Fishing consists on the exploitation of the aquatic populations that exsists naturaly. Since 1950, it has been observed an increase of the natural captures until 1990 due to the incorporation of motors and sonars in the ships. As of 1990, the capture are around 90 million tonnes. Nowadays, the fishing pressure is so high that the fisheries tend to collapse because the adults cannot produce enough juvenile fishes. The following picture shows the evolution of the natural captures (blue) and the evolution of aquaculture production (green) (FAO).
The captures of the fisheries have different components. On one side, the capture of the species of interest (goal species) and, on the other side, the other species with no interest (bycatch). Bycatch can be divided into species with low value or discards. Discards consists on species captured unintentionally because they economic value is non-existent, species legally protect or with a bad appearance. Fishing by trawling discards 40% of the captures.

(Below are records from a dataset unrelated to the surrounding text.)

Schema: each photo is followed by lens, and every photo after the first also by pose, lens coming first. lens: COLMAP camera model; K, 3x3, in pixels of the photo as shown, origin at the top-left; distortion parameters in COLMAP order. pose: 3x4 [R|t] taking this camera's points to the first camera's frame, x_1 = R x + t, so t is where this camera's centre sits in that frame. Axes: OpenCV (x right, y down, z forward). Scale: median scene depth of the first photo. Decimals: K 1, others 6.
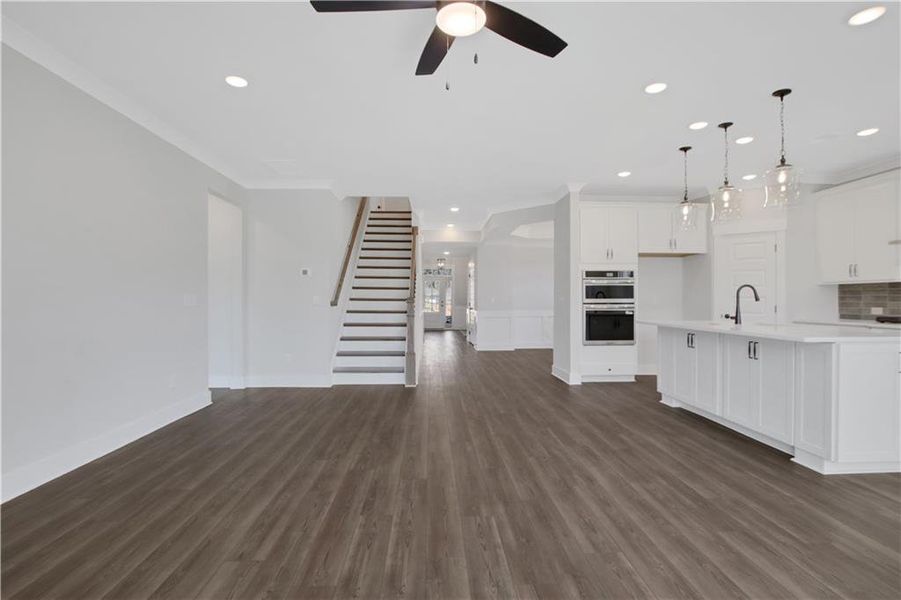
lens RADIAL K [[435.9, 0, 450.5], [0, 435.9, 300.0], [0, 0, 1]] dist [-0.026969, 0.000448]
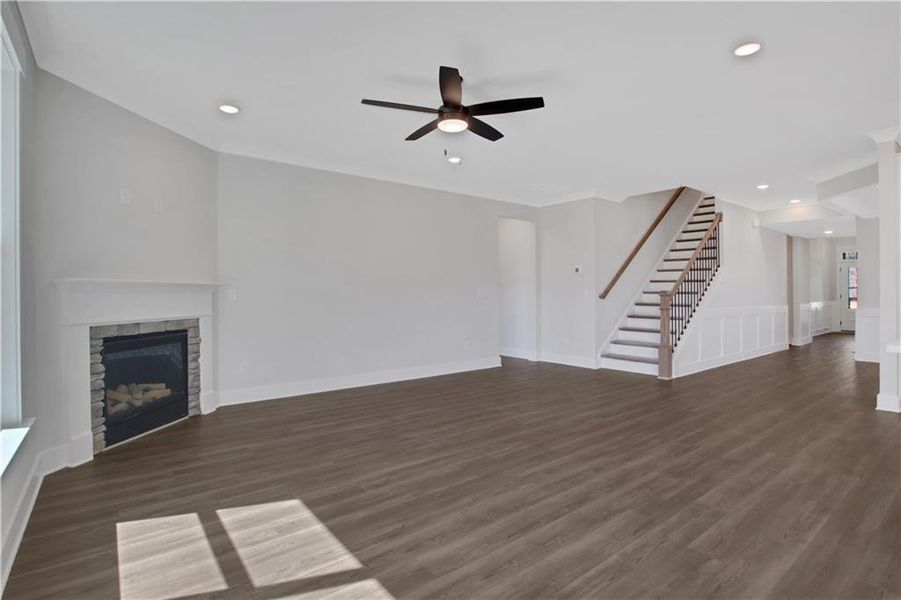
lens RADIAL K [[452.2, 0, 449.2], [0, 452.2, 295.0], [0, 0, 1]] dist [-0.031747, 0.000025]
pose [[0.581831, 0.001949, -0.813307, 0.667553], [0.001607, 0.999992, 0.003546, -0.000502], [0.813308, -0.003370, 0.581824, -0.010376]]
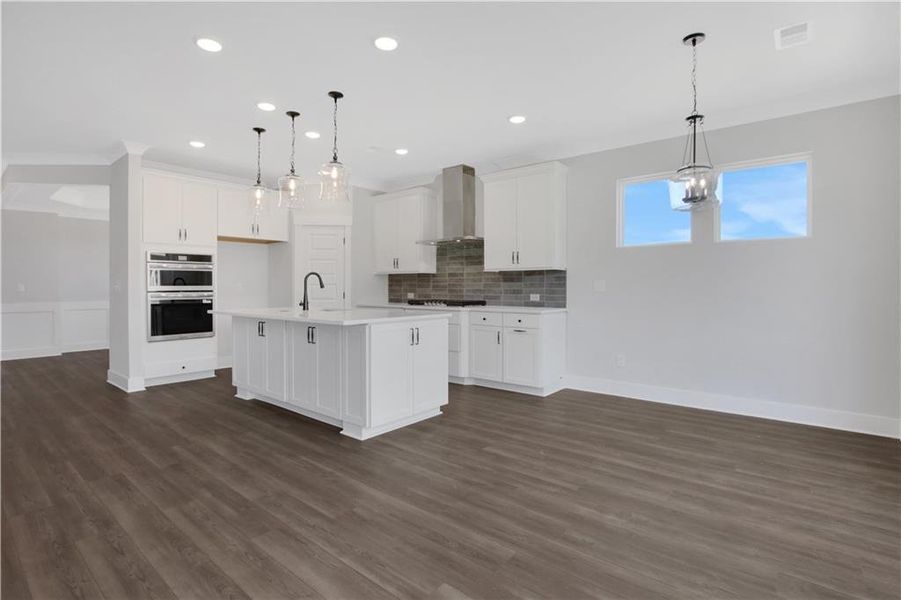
lens RADIAL K [[435.9, 0, 450.5], [0, 435.9, 300.0], [0, 0, 1]] dist [-0.026969, 0.000448]
pose [[0.667240, -0.023061, 0.744486, 0.122421], [0.001118, 0.999550, 0.029960, -0.000035], [-0.744842, -0.019158, 0.666966, 0.037859]]
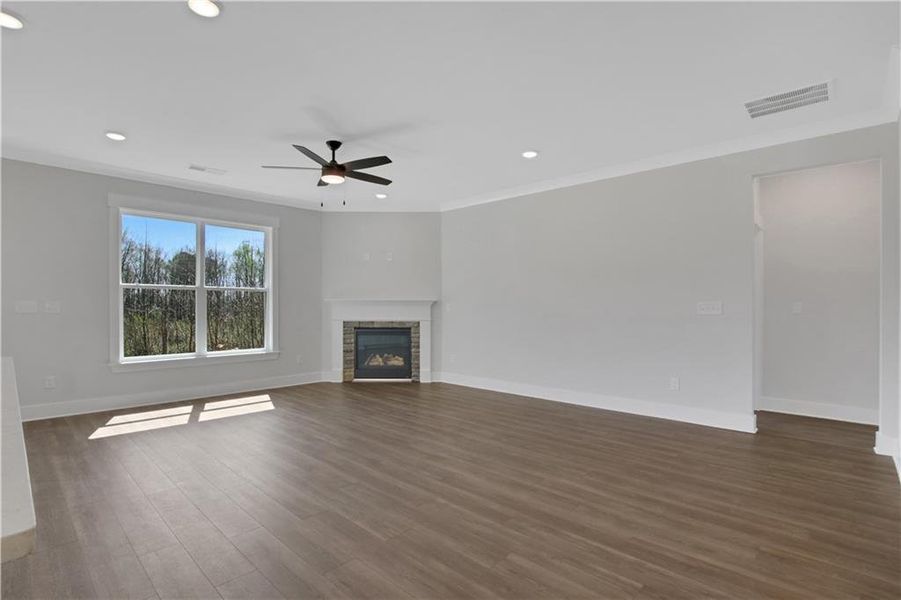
lens RADIAL K [[435.9, 0, 450.5], [0, 435.9, 300.0], [0, 0, 1]] dist [-0.026969, 0.000448]
pose [[-0.714566, -0.008552, -0.699516, 0.535905], [-0.001715, 0.999944, -0.010473, -0.007704], [0.699566, -0.006284, -0.714540, 1.407471]]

A fishing stock consists on a population or a piece of it that is exploited as a whole. Depending on the exploitation of the stocks, these can be non-fully exploited (blue), when the fishing pressure don’t affect the population; overexploited (red), when the juvenile fishes aren’t enough to recover the adult population; or fully exploited (green), when the stock tends to collapse.
A 10-times reduction on the fishing resources of the continental shelf in just a century has been reported (Christensen et al. 2004), and a reduction too in the resources of the abyssal plain (Devine et al. 2006) and the open sea.
The climate change and the fishing are the main factors that impact the sea. The effects of the fishing take place in the organisms and ecosystems.